The Campaign Doctor newsletter offers marketing tip for campaigns. I subscribe because their advice is often useful for thinking about how to best promote political ideas. A recent issue offered some disturbingly useful advice: a candidate should hire a campaign finance manager first, before anyone else. Yes, that’s just how onerous our campaign finance laws are.

How to determine who and what to hire for your campaign
By Chris Ingram

Most campaigns have limited resources. In today’s trying economy, scarce dollars requires even more prioritizing of expenditures than ever before.

Many candidates start their campaign with the idea that they will hire a pollster, a press secretary, a campaign manager, and so on – until they realize those guys (and gals) cost money. In most areas, anyone running for county commission, town council, school board, or the like ends up being their own manager, press secretary – I’ve even seen a few try to be their own pollster!

My advice to candidates is always this: the first person any campaign should hire is not a strategist, manager, or pollster – it’s a good accountant who will file their campaign finance reports. I also advise them not to rely on a friends or relatives who are accountants who will do it for free.

Allow your accountant friend or family member to serve as your campaign treasurer who signs the reports if you want, but you should pay a professional to do the grunt work and keep you out of trouble. And since you’re a paying client, they will return your phone calls, which free labor doesn’t always do.

The person in this role could be called lots of things, but I would call them your campaign finance compliance officer. Ideally they have familiarity with campaign finance law as well as accounting. This person is the most invaluable person on your campaign team and worth every penny.

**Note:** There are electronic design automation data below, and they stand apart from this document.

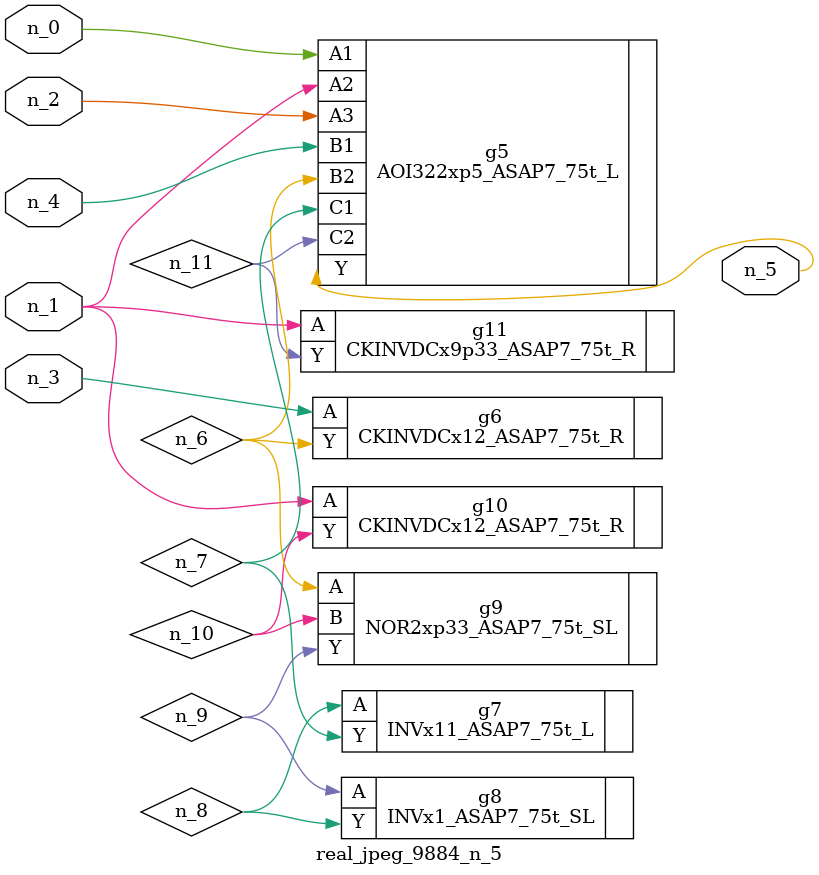
<source format=v>
module real_jpeg_9884_n_5 (n_4, n_0, n_1, n_2, n_3, n_5);

input n_4;
input n_0;
input n_1;
input n_2;
input n_3;

output n_5;

wire n_8;
wire n_11;
wire n_6;
wire n_7;
wire n_10;
wire n_9;

AOI322xp5_ASAP7_75t_L g5 ( 
.A1(n_0),
.A2(n_1),
.A3(n_2),
.B1(n_4),
.B2(n_6),
.C1(n_7),
.C2(n_11),
.Y(n_5)
);

CKINVDCx12_ASAP7_75t_R g10 ( 
.A(n_1),
.Y(n_10)
);

CKINVDCx9p33_ASAP7_75t_R g11 ( 
.A(n_1),
.Y(n_11)
);

CKINVDCx12_ASAP7_75t_R g6 ( 
.A(n_3),
.Y(n_6)
);

NOR2xp33_ASAP7_75t_SL g9 ( 
.A(n_6),
.B(n_10),
.Y(n_9)
);

INVx11_ASAP7_75t_L g7 ( 
.A(n_8),
.Y(n_7)
);

INVx1_ASAP7_75t_SL g8 ( 
.A(n_9),
.Y(n_8)
);


endmodule
</source>
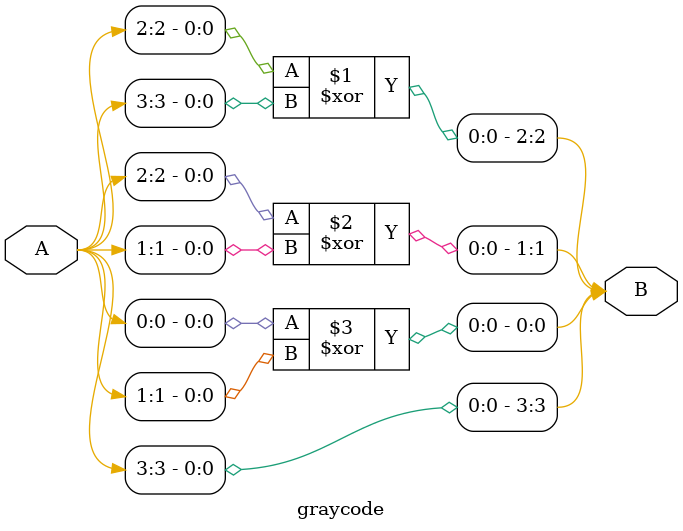
<source format=v>
`timescale 1ns / 1ps

module graycode(input [3:0] A, output [3:0] B);
assign B[3] = A[3];
assign B[2] = A[2]^A[3];
assign B[1] = A[2]^A[1];
assign B[0] = A[0]^A[1];
endmodule

//module gray_test;
//reg [3:0] A;
//wire [3:0] B;
//graycode CODE(A, B);
////Test Cases
//initial begin
//A = 4'b0000; #10;
//A = 4'b0001; #10;
//A = 4'b0010; #10;
//A = 4'b0011; #10;
//A = 4'b0100; #10;
//A = 4'b0101; #10;
//A = 4'b0110; #10;
//A = 4'b0111; #10;
//A = 4'b1000; #10;
//$finish;
//end
//endmodule
</source>
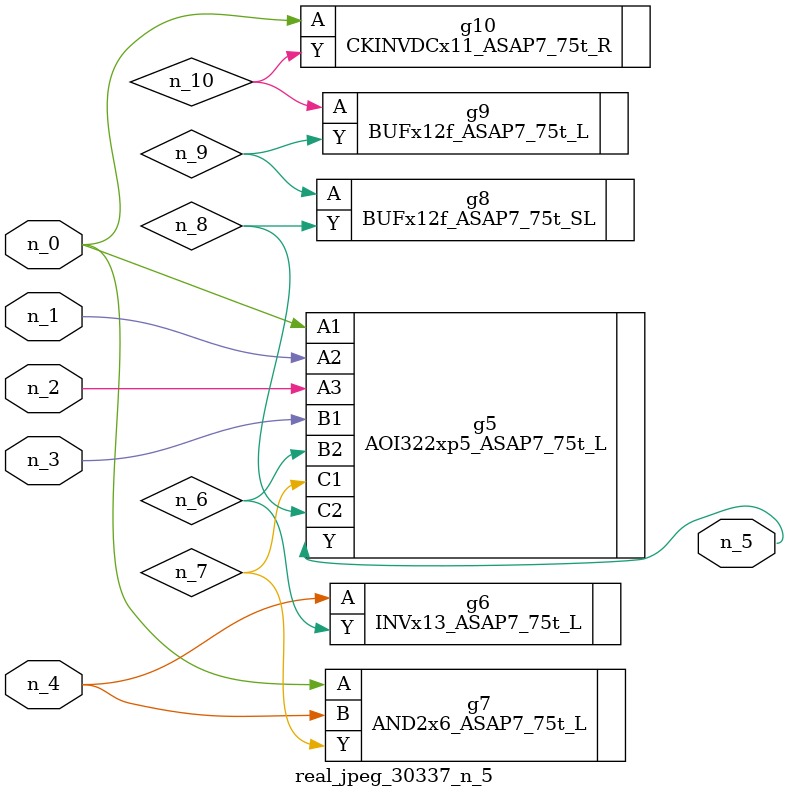
<source format=v>
module real_jpeg_30337_n_5 (n_4, n_0, n_1, n_2, n_3, n_5);

input n_4;
input n_0;
input n_1;
input n_2;
input n_3;

output n_5;

wire n_8;
wire n_6;
wire n_7;
wire n_10;
wire n_9;

AOI322xp5_ASAP7_75t_L g5 ( 
.A1(n_0),
.A2(n_1),
.A3(n_2),
.B1(n_3),
.B2(n_6),
.C1(n_7),
.C2(n_8),
.Y(n_5)
);

AND2x6_ASAP7_75t_L g7 ( 
.A(n_0),
.B(n_4),
.Y(n_7)
);

CKINVDCx11_ASAP7_75t_R g10 ( 
.A(n_0),
.Y(n_10)
);

INVx13_ASAP7_75t_L g6 ( 
.A(n_4),
.Y(n_6)
);

BUFx12f_ASAP7_75t_SL g8 ( 
.A(n_9),
.Y(n_8)
);

BUFx12f_ASAP7_75t_L g9 ( 
.A(n_10),
.Y(n_9)
);


endmodule
</source>
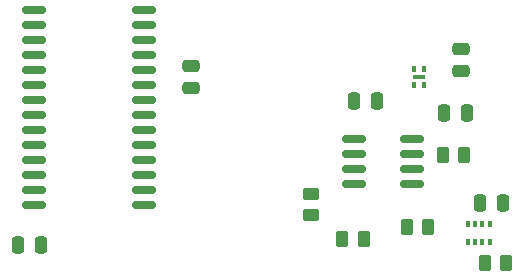
<source format=gbr>
%TF.GenerationSoftware,KiCad,Pcbnew,(6.0.1)*%
%TF.CreationDate,2022-03-15T19:27:33-04:00*%
%TF.ProjectId,Main-Board,4d61696e-2d42-46f6-9172-642e6b696361,rev?*%
%TF.SameCoordinates,Original*%
%TF.FileFunction,Paste,Top*%
%TF.FilePolarity,Positive*%
%FSLAX46Y46*%
G04 Gerber Fmt 4.6, Leading zero omitted, Abs format (unit mm)*
G04 Created by KiCad (PCBNEW (6.0.1)) date 2022-03-15 19:27:33*
%MOMM*%
%LPD*%
G01*
G04 APERTURE LIST*
G04 Aperture macros list*
%AMRoundRect*
0 Rectangle with rounded corners*
0 $1 Rounding radius*
0 $2 $3 $4 $5 $6 $7 $8 $9 X,Y pos of 4 corners*
0 Add a 4 corners polygon primitive as box body*
4,1,4,$2,$3,$4,$5,$6,$7,$8,$9,$2,$3,0*
0 Add four circle primitives for the rounded corners*
1,1,$1+$1,$2,$3*
1,1,$1+$1,$4,$5*
1,1,$1+$1,$6,$7*
1,1,$1+$1,$8,$9*
0 Add four rect primitives between the rounded corners*
20,1,$1+$1,$2,$3,$4,$5,0*
20,1,$1+$1,$4,$5,$6,$7,0*
20,1,$1+$1,$6,$7,$8,$9,0*
20,1,$1+$1,$8,$9,$2,$3,0*%
G04 Aperture macros list end*
%ADD10RoundRect,0.250000X0.262500X0.450000X-0.262500X0.450000X-0.262500X-0.450000X0.262500X-0.450000X0*%
%ADD11RoundRect,0.150000X-0.825000X-0.150000X0.825000X-0.150000X0.825000X0.150000X-0.825000X0.150000X0*%
%ADD12RoundRect,0.250000X0.250000X0.475000X-0.250000X0.475000X-0.250000X-0.475000X0.250000X-0.475000X0*%
%ADD13RoundRect,0.250000X-0.262500X-0.450000X0.262500X-0.450000X0.262500X0.450000X-0.262500X0.450000X0*%
%ADD14RoundRect,0.250000X-0.250000X-0.475000X0.250000X-0.475000X0.250000X0.475000X-0.250000X0.475000X0*%
%ADD15RoundRect,0.250000X-0.475000X0.250000X-0.475000X-0.250000X0.475000X-0.250000X0.475000X0.250000X0*%
%ADD16RoundRect,0.150000X-0.875000X-0.150000X0.875000X-0.150000X0.875000X0.150000X-0.875000X0.150000X0*%
%ADD17RoundRect,0.250000X0.450000X-0.262500X0.450000X0.262500X-0.450000X0.262500X-0.450000X-0.262500X0*%
%ADD18R,0.400000X0.500000*%
%ADD19R,0.300000X0.500000*%
%ADD20R,1.000000X0.400000*%
%ADD21RoundRect,0.250000X0.475000X-0.250000X0.475000X0.250000X-0.475000X0.250000X-0.475000X-0.250000X0*%
G04 APERTURE END LIST*
D10*
%TO.C,R12*%
X148129000Y-115824000D03*
X146304000Y-115824000D03*
%TD*%
D11*
%TO.C,U5*%
X138749000Y-114427000D03*
X138749000Y-115697000D03*
X138749000Y-116967000D03*
X138749000Y-118237000D03*
X143699000Y-118237000D03*
X143699000Y-116967000D03*
X143699000Y-115697000D03*
X143699000Y-114427000D03*
%TD*%
D12*
%TO.C,C8*%
X112268000Y-123444000D03*
X110368000Y-123444000D03*
%TD*%
D13*
%TO.C,R11*%
X143256000Y-121920000D03*
X145081000Y-121920000D03*
%TD*%
D14*
%TO.C,C13*%
X146436000Y-112268000D03*
X148336000Y-112268000D03*
%TD*%
D15*
%TO.C,C9*%
X124968000Y-108270000D03*
X124968000Y-110170000D03*
%TD*%
D16*
%TO.C,U4*%
X111682000Y-103505000D03*
X111682000Y-104775000D03*
X111682000Y-106045000D03*
X111682000Y-107315000D03*
X111682000Y-108585000D03*
X111682000Y-109855000D03*
X111682000Y-111125000D03*
X111682000Y-112395000D03*
X111682000Y-113665000D03*
X111682000Y-114935000D03*
X111682000Y-116205000D03*
X111682000Y-117475000D03*
X111682000Y-118745000D03*
X111682000Y-120015000D03*
X120982000Y-120015000D03*
X120982000Y-118745000D03*
X120982000Y-117475000D03*
X120982000Y-116205000D03*
X120982000Y-114935000D03*
X120982000Y-113665000D03*
X120982000Y-112395000D03*
X120982000Y-111125000D03*
X120982000Y-109855000D03*
X120982000Y-108585000D03*
X120982000Y-107315000D03*
X120982000Y-106045000D03*
X120982000Y-104775000D03*
X120982000Y-103505000D03*
%TD*%
D14*
%TO.C,C10*%
X138816000Y-111252000D03*
X140716000Y-111252000D03*
%TD*%
D17*
%TO.C,R9*%
X135128000Y-120904000D03*
X135128000Y-119079000D03*
%TD*%
D14*
%TO.C,C12*%
X149484000Y-119888000D03*
X151384000Y-119888000D03*
%TD*%
D10*
%TO.C,R13*%
X151685000Y-124968000D03*
X149860000Y-124968000D03*
%TD*%
D13*
%TO.C,R10*%
X137771500Y-122936000D03*
X139596500Y-122936000D03*
%TD*%
D18*
%TO.C,U7*%
X150302000Y-123178000D03*
X149652000Y-123178000D03*
X149052000Y-123178000D03*
X148402000Y-123178000D03*
X148402000Y-121678000D03*
X149052000Y-121678000D03*
X149652000Y-121678000D03*
X150302000Y-121678000D03*
%TD*%
D19*
%TO.C,U6*%
X143872000Y-109920000D03*
X144672000Y-109920000D03*
X144672000Y-108520000D03*
X143872000Y-108520000D03*
D20*
X144272000Y-109220000D03*
%TD*%
D21*
%TO.C,C11*%
X147828000Y-108712000D03*
X147828000Y-106812000D03*
%TD*%
M02*

</source>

Filing bad campaign finance reports can be embarrassing, costly, distracting, and can result in civil fines and even criminal prosecution.

So when it comes to tracking donations, expenditures, campaign finance law, and disclosure reports, don’t skimp, pay up and hire a good campaign finance compliance officer.

Chris Ingram is the president and founder of 411 Communications a corporate and political communications firm, and publisher of Irreverent View. Ingram is a frequent pundit on Fox News and CNN, and has written opinion columns for the Washington Times, UPI, and National Review online.

Thanks to campaign finance laws, a candidate dare not move without a hired accountant to track and report contributions. That’s the predictable effect of demanding “transparency” (read: onerous reports) and “accountability” (read: hefty fines) in elections.